§ Task:
Please duplicate the part of the vatiquinone page that begins with the words containing "Vatiquinone (INN, USAN, JAN), also" and ends with "is taken orally.".

§ Page extract:
· · · · ·

Vatiquinone

Clinical data
- Other names: α-Tocotrienol quinone; Vincerenone; EPI-743; EPI743; PTC-743; PTC743
- Routes of administration: Oral
- Drug class: ALOX15 inhibitor; Antioxidant

Identifiers
- IUPAC name 2-[(3R,6E,10E)-3-hydroxy-3,7,11,15-tetramethylhexadeca-6,10,14-trienyl]-3,5,6-trimethylcyclohexa-2,5-diene-1,4-dione;
- CAS Number: 1213269-98-7;
- PubChem CID: 46184405;
- DrugBank: DB11917;
- ChemSpider: 26632368;
- UNII: 6O85FK9I0X;
- KEGG: D10407;
- ChEMBL: ChEMBL1812161;
- CompTox Dashboard (EPA): DTXSID90153231 ;

Chemical and physical data
- Formula: C_{29}H_{44}O_{3}
- Molar mass: 440.668 g·mol^{−1}
- 3D model (JSmol): Interactive image;
- SMILES CC1=C(C(=O)C(=C(C1=O)C)CC[C@@](C)(CC/C=C(\C)/CC/C=C(\C)/CCC=C(C)C)O)C;
- InChI InChI=1S/C29H44O3/c1-20(2)12-9-13-21(3)14-10-15-22(4)16-11-18-29(8,32)19-17-26-25(7)27(30)23(5)24(6)28(26)31/h12,14,16,32H,9-11,13,15,17-19H2,1-8H3/b21-14+,22-16+/t29-/m1/s1; Key:LNOVHERIIMJMDG-XZXLULOTSA-N;

= Vatiquinone =

Vatiquinone (INN, USAN, JAN), also known as α-tocotrienol quinone or vincerenone and by its developmental code names EPI-743 and PTC-743, is a synthetic analogue of coenzyme Q10, antioxidant, and oxidoreductase inhibitor which is under development for the treatment of Friedreich's ataxia, mitochondrial disorders, epilepsy, Leigh disease, methylmalonic acidemia, noise-induced hearing loss, Parkinson's disease, Rett syndrome, and Tourette's syndrome. It is taken orally.

· · · · ·

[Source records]
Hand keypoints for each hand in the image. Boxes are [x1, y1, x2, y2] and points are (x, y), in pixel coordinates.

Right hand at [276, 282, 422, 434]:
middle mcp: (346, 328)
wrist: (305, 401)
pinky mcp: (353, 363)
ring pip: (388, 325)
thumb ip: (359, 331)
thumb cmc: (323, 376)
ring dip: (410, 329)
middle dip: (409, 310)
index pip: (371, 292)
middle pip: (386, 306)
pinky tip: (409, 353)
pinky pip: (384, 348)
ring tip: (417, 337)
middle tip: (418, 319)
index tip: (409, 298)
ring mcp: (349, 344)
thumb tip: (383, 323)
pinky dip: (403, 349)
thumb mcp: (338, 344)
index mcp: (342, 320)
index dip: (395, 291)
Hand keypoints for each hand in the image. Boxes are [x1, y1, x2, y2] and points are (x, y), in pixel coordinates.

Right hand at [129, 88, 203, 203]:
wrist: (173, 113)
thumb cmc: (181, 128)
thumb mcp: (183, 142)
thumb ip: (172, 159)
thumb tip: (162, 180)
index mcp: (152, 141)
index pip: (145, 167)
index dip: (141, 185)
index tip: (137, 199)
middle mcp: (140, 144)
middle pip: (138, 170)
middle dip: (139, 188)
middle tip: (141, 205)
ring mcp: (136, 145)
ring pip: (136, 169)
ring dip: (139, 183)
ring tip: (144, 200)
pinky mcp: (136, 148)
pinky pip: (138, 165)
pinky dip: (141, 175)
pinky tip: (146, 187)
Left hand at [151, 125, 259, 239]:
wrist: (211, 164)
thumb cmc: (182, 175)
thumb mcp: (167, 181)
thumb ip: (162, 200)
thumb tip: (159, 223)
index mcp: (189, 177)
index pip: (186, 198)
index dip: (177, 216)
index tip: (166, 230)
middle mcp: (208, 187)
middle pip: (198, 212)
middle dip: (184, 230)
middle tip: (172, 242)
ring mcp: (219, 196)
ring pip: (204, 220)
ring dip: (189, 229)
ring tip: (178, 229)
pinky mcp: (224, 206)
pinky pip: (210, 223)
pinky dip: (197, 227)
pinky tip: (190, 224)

· · · · ·

§ Exercise response:
Vatiquinone (INN, USAN, JAN), also known as α-tocotrienol quinone or vincerenone and by its developmental code names EPI-743 and PTC-743, is a synthetic analogue of coenzyme Q10, antioxidant, and oxidoreductase inhibitor which is under development for the treatment of Friedreich's ataxia, mitochondrial disorders, epilepsy, Leigh disease, methylmalonic acidemia, noise-induced hearing loss, Parkinson's disease, Rett syndrome, and Tourette's syndrome. It is taken orally.